===== PASSAGE PROVIDED

# can anyone give some suport



## [email protected] (Oct 31, 2007)

My girlfriend and I are just starting .does any one have Some pointers.


----------



## crispysgirl (Nov 2, 2007)

Just hold on tight, it'll be a bumpy but fun ride!!


----------



## pgr555 (Aug 3, 2007)

We can wish hou luck, offer support, but can be more help if you let us know specific questions.
pgr


----------



## jigz369 (Apr 20, 2007)

Starting what?


----------



## panini (Jul 28, 2001)

Starting catering?

As with any start-up, create a box. Work within that box and try to stay in the lines.
ie. 
You cost out, and create a box lunch that is priced @ $8.50. 
Someone says I'll order 100 if you drop the price to $6.50. 
Try your hardest to stay inside the box and get your price. 
Going outside the box will usually come back around to bite you in the tushie 
View every cost of good, item, as retail!!!!!
Don't look at that 100 box order and say it only cost us $5.00, we can make $150.00... 
Look at it as starting out $200. in the red.
good luck
now, you may start your business


----------



## jjbbqguy (Jun 23, 2007)

My advice would be to have about 6 months of living expenses in the bank before you both jump right in to the business. If you get to a point where you need to hire help and you find someone really good, pay them well and keep them. I have a girl I hired on day one and she is still with me (life saver). Make friends with your competition, it will benefit you in the long run. Good Luck


----------

==========
===== INFORMATION GIVEN

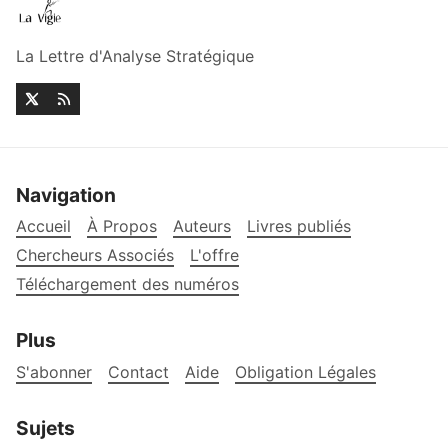
La Lettre d'Analyse Stratégique
Navigation
Accueil
À Propos
Auteurs
Livres publiés
Chercheurs Associés
L'offre
Téléchargement des numéros
Plus
S'abonner
Contact
Aide
Obligation Légales
Sujets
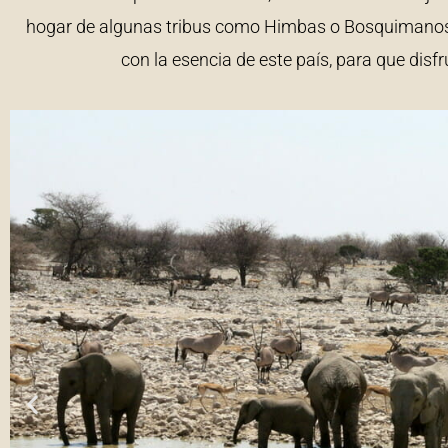
hogar de algunas tribus como Himbas o Bosquimanos. 
con la esencia de este país, para que disf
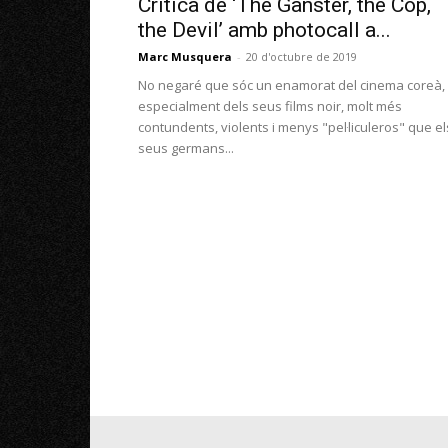
Crítica de ‘The Ganster, the Cop,
the Devil’ amb photocall a...
Marc Musquera
-
20 d'octubre de 2019
No negaré que sóc un enamorat del cinema coreà,
especialment dels seus films noir, molt més
contundents, violents i menys "pel·liculeros" que el
seus germans...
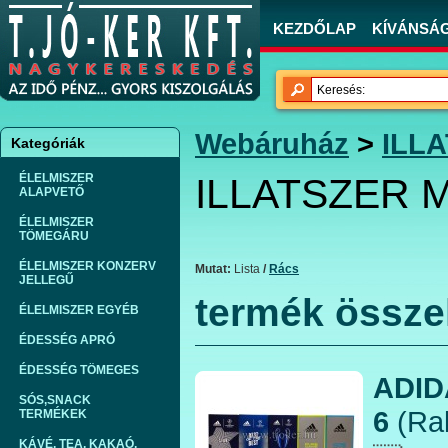
KEZDŐLAP
KÍVÁNSÁGL
Webáruház
>
ILL
Kategóriák
ÉLELMISZER
ILLATSZER 
ALAPVETŐ
ÉLELMISZER
TÖMEGÁRU
ÉLELMISZER KONZERV
Mutat:
Lista
/
Rács
JELLEGŰ
termék össze
ÉLELMISZER EGYÉB
ÉDESSÉG APRÓ
ÉDESSÉG TÖMEGES
ADID
SÓS,SNACK
6
(Rak
TERMÉKEK
KÁVÉ, TEA, KAKAÓ,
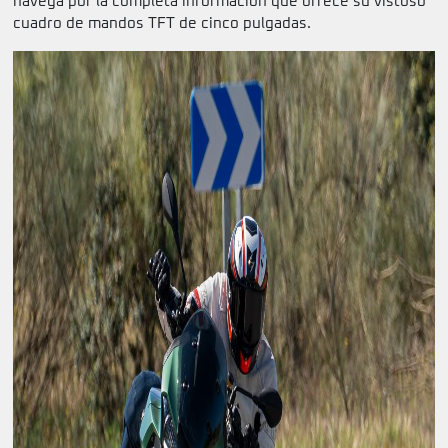
navega por la completa información que ofrece su vistoso
cuadro de mandos TFT de cinco pulgadas.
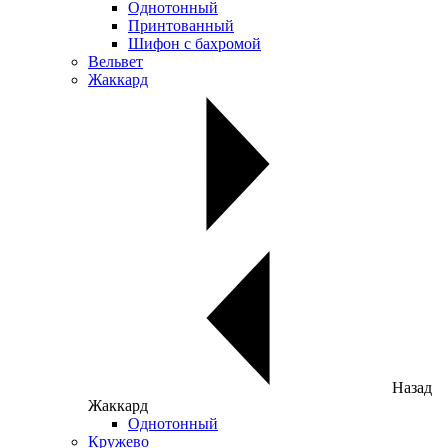
Однотонный
Принтованный
Шифон с бахромой
Вельвет
Жаккард
Назад
Жаккард
Однотонный
Кружево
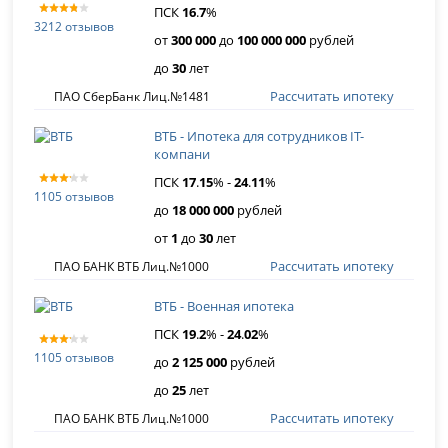
ПСК
16
.
7
%
3212 отзывов
от
300 000
до
100 000 000
рублей
до
30
лет
Рассчитать ипотеку
ПАО СберБанк Лиц.№1481
ВТБ - Ипотека для сотрудников IT-
компани
ПСК
17
.
15
% -
24
.
11
%
1105 отзывов
до
18 000 000
рублей
от
1
до
30
лет
Рассчитать ипотеку
ПАО БАНК ВТБ Лиц.№1000
ВТБ - Военная ипотека
ПСК
19
.
2
% -
24
.
02
%
1105 отзывов
до
2 125 000
рублей
до
25
лет
Рассчитать ипотеку
ПАО БАНК ВТБ Лиц.№1000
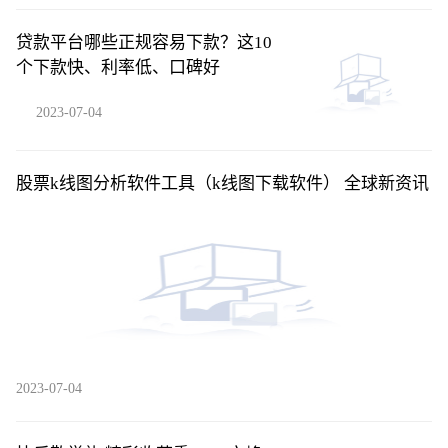
贷款平台哪些正规容易下款？这10
个下款快、利率低、口碑好
2023-07-04
股票k线图分析软件工具（k线图下载软件） 全球新资讯
2023-07-04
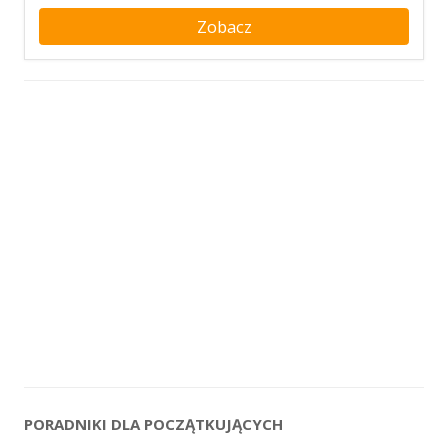
Zobacz
PORADNIKI DLA POCZĄTKUJĄCYCH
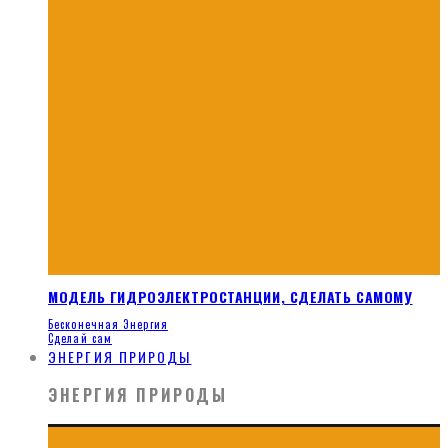
МОДЕЛЬ ГИДРОЭЛЕКТРОСТАНЦИИ, СДЕЛАТЬ САМОМУ
Бесконечная Энергия
Сделай сам
ЭНЕРГИЯ ПРИРОДЫ
ЭНЕРГИЯ ПРИРОДЫ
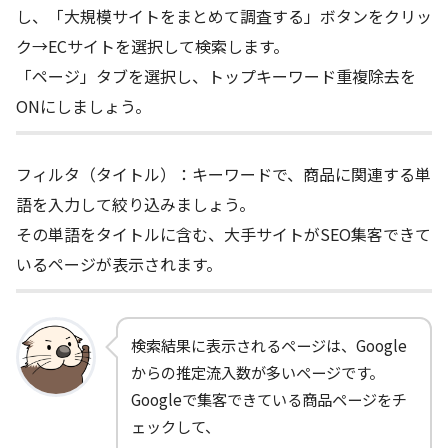
し、「大規模サイトをまとめて調査する」ボタンをクリッ
ク→ECサイトを選択して検索します。
「ページ」タブを選択し、トップキーワード重複除去を
ONにしましょう。
フィルタ（タイトル）：キーワードで、商品に関連する単
語を入力して絞り込みましょう。
その単語をタイトルに含む、大手サイトがSEO集客できて
いるページが表示されます。
検索結果に表示されるページは、Google
からの推定流入数が多いページです。
Googleで集客できている商品ページをチ
ェックして、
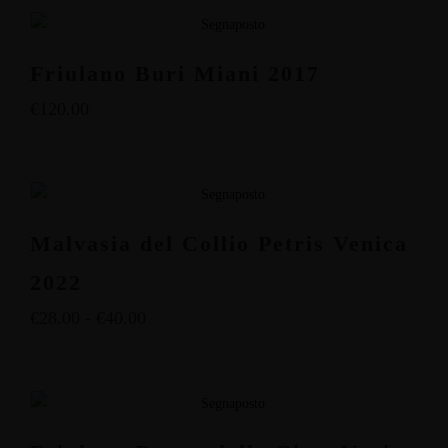
Friulano Buri Miani 2017
€
120.00
Malvasia del Collio Petris Venica
2022
€
28.00
-
€
40.00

==========

• PROBLEMS TO SOLVE:
A - Which dollar amounts appear in the forum thread? List every one in the order they occur.
B - Could you copy out the stretch of the forum thread from "Don't look at" through "(Jun 23, 2007)"?
The rows come from a different source than the forum thread.

• SOLVED PROBLEMS:
A - $8.50, $6.50, $5.00, $150.00, $200

B -
Don't look at that 100 box order and say it only cost us $5.00, we can make $150.00... 
Look at it as starting out $200. in the red.
good luck
now, you may start your business


----------



## jjbbqguy (Jun 23, 2007)